In fact, this is the highest number of S&P 500 earnings calls on which “AI” has been cited over the past 10 years (using current index constituents going back in time). The previous record over the past 10 years was 334, which occurred in the previous quarter (Q4 2025). This number also reflects 68% (337 out of 498) of the earnings calls conducted by S&P 500 companies during this period.

At the sector level, the Information Technology (71) and Financials (69) sectors have the highest number of earnings calls citing “AI” for Q1, while the Information Technology (97%), Communication Services (94%), and Financials (92%) sectors have the highest percentages of earnings calls citing “AI” for Q1.
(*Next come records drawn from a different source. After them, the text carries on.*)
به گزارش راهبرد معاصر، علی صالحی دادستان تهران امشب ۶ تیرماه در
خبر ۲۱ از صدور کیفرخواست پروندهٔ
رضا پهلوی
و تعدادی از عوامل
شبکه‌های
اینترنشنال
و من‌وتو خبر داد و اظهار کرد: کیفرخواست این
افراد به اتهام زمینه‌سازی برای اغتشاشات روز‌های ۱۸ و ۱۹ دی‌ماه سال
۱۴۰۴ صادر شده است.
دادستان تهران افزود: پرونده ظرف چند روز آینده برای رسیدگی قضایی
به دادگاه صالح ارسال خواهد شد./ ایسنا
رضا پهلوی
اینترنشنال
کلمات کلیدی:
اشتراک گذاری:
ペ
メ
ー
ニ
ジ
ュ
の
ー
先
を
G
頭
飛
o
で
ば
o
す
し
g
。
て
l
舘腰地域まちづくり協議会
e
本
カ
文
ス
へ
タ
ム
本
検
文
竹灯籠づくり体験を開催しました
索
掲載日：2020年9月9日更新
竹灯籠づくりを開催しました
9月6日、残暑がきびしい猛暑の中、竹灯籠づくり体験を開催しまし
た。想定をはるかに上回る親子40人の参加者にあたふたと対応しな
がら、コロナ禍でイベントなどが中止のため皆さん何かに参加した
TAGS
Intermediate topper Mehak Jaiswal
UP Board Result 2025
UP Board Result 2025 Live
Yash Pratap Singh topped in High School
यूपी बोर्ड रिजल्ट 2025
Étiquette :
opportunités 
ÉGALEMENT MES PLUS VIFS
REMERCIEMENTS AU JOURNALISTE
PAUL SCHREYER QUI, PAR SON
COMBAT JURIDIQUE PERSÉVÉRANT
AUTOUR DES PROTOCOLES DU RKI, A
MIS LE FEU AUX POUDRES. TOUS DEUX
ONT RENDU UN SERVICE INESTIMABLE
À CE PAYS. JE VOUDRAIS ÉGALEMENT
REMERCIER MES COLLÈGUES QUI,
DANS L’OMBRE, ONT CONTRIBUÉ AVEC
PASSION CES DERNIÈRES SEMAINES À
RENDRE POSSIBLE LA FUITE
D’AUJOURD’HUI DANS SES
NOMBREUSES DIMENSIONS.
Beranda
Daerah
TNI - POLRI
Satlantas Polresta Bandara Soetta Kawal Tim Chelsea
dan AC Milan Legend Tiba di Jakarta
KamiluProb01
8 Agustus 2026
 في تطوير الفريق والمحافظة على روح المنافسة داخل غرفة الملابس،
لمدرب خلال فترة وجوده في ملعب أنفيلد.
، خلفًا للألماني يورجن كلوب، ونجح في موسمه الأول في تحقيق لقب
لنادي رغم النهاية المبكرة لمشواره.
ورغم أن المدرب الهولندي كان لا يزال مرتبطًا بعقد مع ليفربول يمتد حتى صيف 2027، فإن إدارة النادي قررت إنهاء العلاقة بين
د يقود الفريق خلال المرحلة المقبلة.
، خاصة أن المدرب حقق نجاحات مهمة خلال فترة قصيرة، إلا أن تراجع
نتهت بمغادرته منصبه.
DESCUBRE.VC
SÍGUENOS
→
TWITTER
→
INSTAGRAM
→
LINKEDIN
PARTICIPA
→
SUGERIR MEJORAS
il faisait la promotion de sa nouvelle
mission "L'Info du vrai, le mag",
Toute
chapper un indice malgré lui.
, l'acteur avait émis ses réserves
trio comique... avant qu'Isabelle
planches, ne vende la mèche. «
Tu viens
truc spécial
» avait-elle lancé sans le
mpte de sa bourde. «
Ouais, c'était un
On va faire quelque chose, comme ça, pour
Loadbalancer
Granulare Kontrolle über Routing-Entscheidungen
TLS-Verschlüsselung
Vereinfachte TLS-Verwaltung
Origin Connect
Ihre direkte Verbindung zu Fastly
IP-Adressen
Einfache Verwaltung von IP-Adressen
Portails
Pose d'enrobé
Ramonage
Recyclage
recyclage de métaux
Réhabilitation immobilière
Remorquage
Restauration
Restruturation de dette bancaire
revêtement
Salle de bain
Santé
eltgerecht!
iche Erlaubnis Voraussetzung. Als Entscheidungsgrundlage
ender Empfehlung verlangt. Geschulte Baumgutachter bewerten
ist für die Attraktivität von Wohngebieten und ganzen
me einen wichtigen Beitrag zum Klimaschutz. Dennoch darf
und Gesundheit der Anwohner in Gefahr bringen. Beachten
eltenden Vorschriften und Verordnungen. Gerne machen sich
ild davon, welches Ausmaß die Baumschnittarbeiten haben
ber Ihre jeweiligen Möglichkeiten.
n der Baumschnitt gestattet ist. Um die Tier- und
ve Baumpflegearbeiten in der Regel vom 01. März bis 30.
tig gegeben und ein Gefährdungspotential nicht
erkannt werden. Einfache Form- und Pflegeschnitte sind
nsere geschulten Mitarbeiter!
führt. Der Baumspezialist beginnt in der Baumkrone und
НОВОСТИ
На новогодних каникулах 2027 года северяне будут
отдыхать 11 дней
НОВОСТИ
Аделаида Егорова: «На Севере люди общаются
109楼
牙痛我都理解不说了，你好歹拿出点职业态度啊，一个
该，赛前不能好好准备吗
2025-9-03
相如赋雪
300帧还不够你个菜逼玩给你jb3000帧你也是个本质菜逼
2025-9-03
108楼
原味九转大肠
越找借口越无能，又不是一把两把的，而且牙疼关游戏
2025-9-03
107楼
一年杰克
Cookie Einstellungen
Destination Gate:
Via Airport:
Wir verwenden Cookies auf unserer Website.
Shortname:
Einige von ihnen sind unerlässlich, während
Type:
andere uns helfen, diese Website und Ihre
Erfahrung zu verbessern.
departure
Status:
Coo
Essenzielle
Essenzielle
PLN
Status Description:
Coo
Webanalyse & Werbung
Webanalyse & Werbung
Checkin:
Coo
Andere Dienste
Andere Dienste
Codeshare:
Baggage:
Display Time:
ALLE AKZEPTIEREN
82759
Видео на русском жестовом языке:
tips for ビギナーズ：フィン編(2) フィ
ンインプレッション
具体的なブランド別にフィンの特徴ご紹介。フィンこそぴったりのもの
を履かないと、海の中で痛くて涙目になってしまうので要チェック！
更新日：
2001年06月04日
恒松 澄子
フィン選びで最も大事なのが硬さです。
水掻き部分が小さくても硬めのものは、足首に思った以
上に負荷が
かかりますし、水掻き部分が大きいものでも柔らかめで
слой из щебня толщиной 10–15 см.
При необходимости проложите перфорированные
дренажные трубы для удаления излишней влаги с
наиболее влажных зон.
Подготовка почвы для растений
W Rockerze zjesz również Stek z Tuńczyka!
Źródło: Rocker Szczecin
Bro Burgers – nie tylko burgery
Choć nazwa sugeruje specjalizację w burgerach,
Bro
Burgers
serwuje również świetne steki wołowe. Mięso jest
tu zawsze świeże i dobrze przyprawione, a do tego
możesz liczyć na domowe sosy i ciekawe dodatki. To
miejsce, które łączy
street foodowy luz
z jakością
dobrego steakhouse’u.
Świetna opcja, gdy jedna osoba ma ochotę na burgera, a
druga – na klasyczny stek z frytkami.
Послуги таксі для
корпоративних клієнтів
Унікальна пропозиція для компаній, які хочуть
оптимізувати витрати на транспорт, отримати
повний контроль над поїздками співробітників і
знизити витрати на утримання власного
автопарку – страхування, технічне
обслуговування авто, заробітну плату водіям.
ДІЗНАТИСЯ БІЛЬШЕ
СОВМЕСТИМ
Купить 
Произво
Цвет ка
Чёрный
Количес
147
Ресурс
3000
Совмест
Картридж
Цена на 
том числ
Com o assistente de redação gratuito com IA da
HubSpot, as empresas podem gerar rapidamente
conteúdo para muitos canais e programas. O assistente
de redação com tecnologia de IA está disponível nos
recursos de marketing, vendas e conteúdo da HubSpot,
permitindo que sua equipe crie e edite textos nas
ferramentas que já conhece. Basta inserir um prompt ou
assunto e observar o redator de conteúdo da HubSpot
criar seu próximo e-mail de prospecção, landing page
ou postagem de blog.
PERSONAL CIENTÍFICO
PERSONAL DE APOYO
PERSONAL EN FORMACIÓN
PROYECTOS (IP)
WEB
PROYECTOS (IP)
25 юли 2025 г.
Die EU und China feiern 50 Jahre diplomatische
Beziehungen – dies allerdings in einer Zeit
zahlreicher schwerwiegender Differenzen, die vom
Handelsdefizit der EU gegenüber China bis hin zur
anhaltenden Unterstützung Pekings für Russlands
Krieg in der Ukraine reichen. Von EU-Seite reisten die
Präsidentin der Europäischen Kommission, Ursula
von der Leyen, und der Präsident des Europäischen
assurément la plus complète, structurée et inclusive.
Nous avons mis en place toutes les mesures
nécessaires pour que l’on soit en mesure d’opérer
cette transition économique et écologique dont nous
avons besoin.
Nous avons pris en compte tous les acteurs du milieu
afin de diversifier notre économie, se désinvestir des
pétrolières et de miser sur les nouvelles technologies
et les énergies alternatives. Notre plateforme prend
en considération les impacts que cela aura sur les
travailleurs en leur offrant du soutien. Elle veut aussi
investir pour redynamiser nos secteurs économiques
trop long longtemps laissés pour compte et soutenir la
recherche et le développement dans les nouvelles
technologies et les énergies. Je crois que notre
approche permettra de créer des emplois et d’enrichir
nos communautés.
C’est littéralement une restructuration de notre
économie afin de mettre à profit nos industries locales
S&P 500 companies that have cited “AI” on Q1 earnings calls have seen a higher average price increase compared to S&P 500 companies that have not cited “AI” on Q1 earnings calls since March 31, 2026 (12.7% vs. 2.6%) and since December 31, 2025 (13.1% vs. 7.7%). However, S&P 500 companies that have cited “AI” on Q1 earnings calls have seen a lower median price increase compared to S&P 500 companies that have not cited “AI” on earnings calls since December 31, 2025 (5.5% vs. 6.2%).

 

This blog post is for informational purposes only. The information contained in this blog post is not legal, tax, or investment advice. FactSet does not endorse or recommend any investments and assumes no liability for any consequence relating directly or indirectly to any action or inaction taken based on the information contained in this article.